Do, 19. Oktober 2017

Facebook-Verbot

14.11.2012 12:02

VwGH weist ORF-Beschwerde als unbegründet ab

Die Beschwerde des ORF beim Verwaltungsgerichtshof gegen das vom Bundeskommunikationssenat ausgesprochene Facebook-Verbot ist als unbegründet abgewiesen worden, wie am Mittwoch bekannt gegeben wurde. Demnach ist der Auftritt im sozialen Netzwerk "aus Wettbewerbsgründen grundsätzlich anderen Medienunternehmen vorbehalten".

Im Juni hatte der Verwaltungsgerichtshof dem ORF - wie berichtet - im Streit um insgesamt 39 Facebook-Seiten aufschiebende Wirkung eingeräumt. Ob der Sender seine dortige Präsenz nach der nunmehrigen Bestätigung des Verbotes umgehend wieder einstellen muss, ist noch unklar.

"Anderen Medienunternehmen vorbehalten"
Der VwGH kam, wie schon vor ihm der Bundeskommunikationssenat und die Medienbehörde KommAustria, zum Schluss, dass es das Ziel des Gesetzgebers war, "derartige Online-Angebote aus Wettbewerbsgründen grundsätzlich anderen Medienunternehmen vorzubehalten". Facebook sei ein weltweit stark verbreitetes und populäres soziales Netzwerk, das Formen der digitalen Kommunikation ermögliche, "die der Gesetzgeber dem ORF nur beschränkt und im Hinblick auf soziale Netzwerke nur insofern zubilligen wollte, als ein Zusammenhang mit der eigenen tagesaktuellen Online-Überblicksberichterstattung besteht".

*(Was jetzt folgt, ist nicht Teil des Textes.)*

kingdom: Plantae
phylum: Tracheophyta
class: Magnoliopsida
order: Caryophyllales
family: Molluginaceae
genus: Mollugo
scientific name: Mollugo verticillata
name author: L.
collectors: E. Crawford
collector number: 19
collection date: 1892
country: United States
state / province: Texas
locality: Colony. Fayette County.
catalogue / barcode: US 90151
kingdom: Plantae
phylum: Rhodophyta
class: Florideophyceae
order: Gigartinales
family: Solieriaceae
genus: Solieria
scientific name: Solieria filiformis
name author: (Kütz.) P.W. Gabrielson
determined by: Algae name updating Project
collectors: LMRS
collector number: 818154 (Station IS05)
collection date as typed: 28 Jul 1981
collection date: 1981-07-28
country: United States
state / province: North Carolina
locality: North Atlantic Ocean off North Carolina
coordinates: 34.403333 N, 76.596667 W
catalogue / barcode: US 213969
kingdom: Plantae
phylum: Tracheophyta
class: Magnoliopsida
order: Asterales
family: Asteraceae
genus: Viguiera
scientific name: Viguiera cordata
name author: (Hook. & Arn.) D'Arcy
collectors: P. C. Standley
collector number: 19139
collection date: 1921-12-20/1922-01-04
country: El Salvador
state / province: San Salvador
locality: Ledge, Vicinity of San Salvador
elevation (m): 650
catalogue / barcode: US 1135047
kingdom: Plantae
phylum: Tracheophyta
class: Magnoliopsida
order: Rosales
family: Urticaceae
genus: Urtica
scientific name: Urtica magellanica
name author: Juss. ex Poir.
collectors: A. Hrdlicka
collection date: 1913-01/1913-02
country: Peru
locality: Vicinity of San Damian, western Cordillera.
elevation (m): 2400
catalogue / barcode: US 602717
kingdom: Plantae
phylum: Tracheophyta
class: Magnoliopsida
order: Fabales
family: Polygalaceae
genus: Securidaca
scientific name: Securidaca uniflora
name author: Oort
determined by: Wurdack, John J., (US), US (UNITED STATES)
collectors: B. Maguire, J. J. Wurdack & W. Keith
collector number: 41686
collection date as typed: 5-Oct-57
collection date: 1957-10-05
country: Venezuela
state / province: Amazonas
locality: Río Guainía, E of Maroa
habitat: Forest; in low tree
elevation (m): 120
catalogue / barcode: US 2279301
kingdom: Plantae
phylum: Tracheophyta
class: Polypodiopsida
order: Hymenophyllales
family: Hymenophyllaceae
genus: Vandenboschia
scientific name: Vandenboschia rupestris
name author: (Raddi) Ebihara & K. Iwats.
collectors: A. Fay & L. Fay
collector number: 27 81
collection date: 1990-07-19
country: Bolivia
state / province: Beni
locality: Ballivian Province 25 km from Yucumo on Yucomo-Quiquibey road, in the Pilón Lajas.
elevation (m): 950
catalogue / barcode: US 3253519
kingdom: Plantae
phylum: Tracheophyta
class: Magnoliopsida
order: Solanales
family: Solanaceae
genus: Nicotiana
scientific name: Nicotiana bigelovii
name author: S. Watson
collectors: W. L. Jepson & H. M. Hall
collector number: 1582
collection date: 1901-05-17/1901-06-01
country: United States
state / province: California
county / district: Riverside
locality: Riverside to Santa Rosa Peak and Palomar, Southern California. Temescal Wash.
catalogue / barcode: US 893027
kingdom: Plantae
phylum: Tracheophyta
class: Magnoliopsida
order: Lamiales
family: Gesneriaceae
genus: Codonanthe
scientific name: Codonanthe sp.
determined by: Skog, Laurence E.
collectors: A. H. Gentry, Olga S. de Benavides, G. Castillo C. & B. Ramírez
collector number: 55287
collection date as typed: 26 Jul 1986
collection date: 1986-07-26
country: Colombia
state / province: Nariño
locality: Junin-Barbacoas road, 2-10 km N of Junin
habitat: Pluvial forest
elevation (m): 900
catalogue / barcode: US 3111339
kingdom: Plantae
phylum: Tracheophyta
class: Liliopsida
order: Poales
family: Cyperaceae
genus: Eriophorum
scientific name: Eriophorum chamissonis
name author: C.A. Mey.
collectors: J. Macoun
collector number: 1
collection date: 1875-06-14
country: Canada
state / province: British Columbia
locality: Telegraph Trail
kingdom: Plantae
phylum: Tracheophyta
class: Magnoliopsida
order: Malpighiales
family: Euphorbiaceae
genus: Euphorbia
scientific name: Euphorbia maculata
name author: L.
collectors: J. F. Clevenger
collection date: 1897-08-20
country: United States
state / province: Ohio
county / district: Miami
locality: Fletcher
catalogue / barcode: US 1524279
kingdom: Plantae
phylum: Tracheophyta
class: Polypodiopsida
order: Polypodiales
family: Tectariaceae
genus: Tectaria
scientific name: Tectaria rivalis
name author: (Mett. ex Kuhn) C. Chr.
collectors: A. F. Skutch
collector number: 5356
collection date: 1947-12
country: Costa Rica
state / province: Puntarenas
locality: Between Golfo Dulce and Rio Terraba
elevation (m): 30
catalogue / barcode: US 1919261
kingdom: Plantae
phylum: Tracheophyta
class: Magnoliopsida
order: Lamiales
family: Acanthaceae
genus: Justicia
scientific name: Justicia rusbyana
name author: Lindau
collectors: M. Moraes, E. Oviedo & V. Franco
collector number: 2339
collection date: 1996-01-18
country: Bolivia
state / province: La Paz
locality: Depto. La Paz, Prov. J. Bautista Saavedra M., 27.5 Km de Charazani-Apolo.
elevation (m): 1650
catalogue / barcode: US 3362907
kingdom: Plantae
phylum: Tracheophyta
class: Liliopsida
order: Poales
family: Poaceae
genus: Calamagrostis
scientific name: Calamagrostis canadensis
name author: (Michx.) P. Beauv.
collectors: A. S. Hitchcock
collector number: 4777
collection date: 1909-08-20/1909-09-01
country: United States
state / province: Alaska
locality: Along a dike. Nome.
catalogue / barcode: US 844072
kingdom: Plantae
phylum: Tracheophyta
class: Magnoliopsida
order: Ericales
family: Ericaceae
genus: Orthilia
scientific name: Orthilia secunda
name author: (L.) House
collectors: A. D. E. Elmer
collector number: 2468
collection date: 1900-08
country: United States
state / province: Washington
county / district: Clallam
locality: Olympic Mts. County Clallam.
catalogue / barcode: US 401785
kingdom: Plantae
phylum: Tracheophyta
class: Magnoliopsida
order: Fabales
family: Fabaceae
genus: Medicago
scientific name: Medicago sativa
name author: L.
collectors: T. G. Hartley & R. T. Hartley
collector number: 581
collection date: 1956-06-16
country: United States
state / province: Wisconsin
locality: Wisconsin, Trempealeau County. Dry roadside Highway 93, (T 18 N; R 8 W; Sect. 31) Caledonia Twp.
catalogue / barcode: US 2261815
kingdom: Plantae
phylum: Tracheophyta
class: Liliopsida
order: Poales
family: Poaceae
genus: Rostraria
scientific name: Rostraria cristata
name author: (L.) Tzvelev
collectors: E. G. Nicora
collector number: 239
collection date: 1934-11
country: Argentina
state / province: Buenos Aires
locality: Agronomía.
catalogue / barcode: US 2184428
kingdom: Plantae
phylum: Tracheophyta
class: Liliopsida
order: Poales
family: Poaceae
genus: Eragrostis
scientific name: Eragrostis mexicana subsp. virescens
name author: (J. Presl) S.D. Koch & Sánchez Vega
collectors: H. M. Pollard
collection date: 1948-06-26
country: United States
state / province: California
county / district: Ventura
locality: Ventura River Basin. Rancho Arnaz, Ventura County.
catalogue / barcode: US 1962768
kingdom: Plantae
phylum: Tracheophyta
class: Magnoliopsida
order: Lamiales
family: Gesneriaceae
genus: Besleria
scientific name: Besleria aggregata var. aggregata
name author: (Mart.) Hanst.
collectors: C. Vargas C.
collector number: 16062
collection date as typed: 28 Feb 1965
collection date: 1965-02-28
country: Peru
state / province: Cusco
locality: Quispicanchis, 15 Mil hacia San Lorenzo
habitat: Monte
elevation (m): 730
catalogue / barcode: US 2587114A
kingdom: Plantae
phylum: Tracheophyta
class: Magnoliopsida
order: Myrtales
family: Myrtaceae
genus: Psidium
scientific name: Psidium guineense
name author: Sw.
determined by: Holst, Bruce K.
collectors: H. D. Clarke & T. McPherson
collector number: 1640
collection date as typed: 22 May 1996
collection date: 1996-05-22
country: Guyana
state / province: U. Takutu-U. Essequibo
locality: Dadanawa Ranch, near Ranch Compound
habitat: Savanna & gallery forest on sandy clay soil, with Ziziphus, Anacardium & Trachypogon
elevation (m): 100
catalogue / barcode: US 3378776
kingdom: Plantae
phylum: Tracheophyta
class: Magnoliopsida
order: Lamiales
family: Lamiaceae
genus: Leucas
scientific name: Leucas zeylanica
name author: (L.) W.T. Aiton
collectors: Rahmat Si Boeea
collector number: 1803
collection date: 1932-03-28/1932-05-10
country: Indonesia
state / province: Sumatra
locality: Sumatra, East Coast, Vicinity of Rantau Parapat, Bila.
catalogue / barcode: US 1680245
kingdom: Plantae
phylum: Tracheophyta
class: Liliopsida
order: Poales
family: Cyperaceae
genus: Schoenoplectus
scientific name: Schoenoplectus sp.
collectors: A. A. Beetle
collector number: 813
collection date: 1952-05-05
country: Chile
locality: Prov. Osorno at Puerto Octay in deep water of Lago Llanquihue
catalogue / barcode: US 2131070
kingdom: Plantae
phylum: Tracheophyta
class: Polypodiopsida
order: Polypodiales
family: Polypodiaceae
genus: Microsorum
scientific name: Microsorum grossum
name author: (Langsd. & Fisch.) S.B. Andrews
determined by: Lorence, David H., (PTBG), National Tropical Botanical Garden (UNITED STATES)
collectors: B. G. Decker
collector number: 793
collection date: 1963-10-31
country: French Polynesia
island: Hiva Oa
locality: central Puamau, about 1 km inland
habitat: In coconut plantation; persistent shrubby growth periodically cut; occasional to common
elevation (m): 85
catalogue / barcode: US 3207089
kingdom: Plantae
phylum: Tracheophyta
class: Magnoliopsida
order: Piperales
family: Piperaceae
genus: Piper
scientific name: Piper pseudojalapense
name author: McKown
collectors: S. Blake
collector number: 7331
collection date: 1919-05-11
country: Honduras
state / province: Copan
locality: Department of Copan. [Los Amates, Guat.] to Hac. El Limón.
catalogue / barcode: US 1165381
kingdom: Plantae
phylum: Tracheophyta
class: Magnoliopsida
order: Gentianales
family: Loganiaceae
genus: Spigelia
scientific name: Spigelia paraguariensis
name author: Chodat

Im Frühjahr 2012 hatte die Medienbehörde KommAustria und der BKS festgestellt, dass die Facebook-Aktivitäten des öffentlich-rechtlichen Senders nicht mit dem ORF-Gesetz im Einklang sind. Der Sender legte dagegen beim BKS Beschwerde ein, der diese Anfang Mai aber als unbegründet abwies. ORF-Generaldirektor Alexander Wrabetz wandte sich daraufhin an Verwaltungs- und Verfassungsgerichtshof.

Wrabetz will auch auf europäischer Ebene kämpfen
Auch jetzt, nach dessen Bestätigung durch den VwGH, will man das Facebook-Verbot am Küniglberg nicht hinnehmen. Wrabetz betonte in einer Stellungnahme, die Entscheidung des Verfassungsgerichtshofs noch abwarten zu wollen, zeitgleich aber rechtliche Schritte auf europäischer Ebene zu prüfen. Parallel suche man das Gespräch mit dem Gesetzgeber. Dennoch werde man den Bescheid umsetzen und die Facebook-Seiten nicht mehr selbst betreuen.

Grundsätzlich hielt Wrabetz aber fest, dass das gesetzliche "Kooperationsverbot" mit sozialen Netzwerken aus Sicht des öffentlich-rechtlichen Senders "eben nicht bedeutet, dass dem ORF jegliche Facebook-Präsenz untersagt ist". Der ORF bedauert daher die Entscheidung des VwGH und will "mit allen Mitteln dagegen vorgehen, dass ihm Zugang zur wichtigsten Kommunikationsplattform unserer Zeit und damit die Interaktion mit einem Großteil seiner Kunden abgeschnitten wird". Eine derartige Beschränkung der Kommunikation eines Unternehmens sei international einzigartig.

Für Kopfschütteln sorgte das Urteil des Höchstgerichts auch bei ORF-Journalist Armin Wolf, der twitterte: "Wahrscheinlich müssen ORF-Journalisten demnächst ihre Handys abgeben. Teilnahme am Telefon-Netzwerk könnte ja eventuell den Wettbewerb gefährden."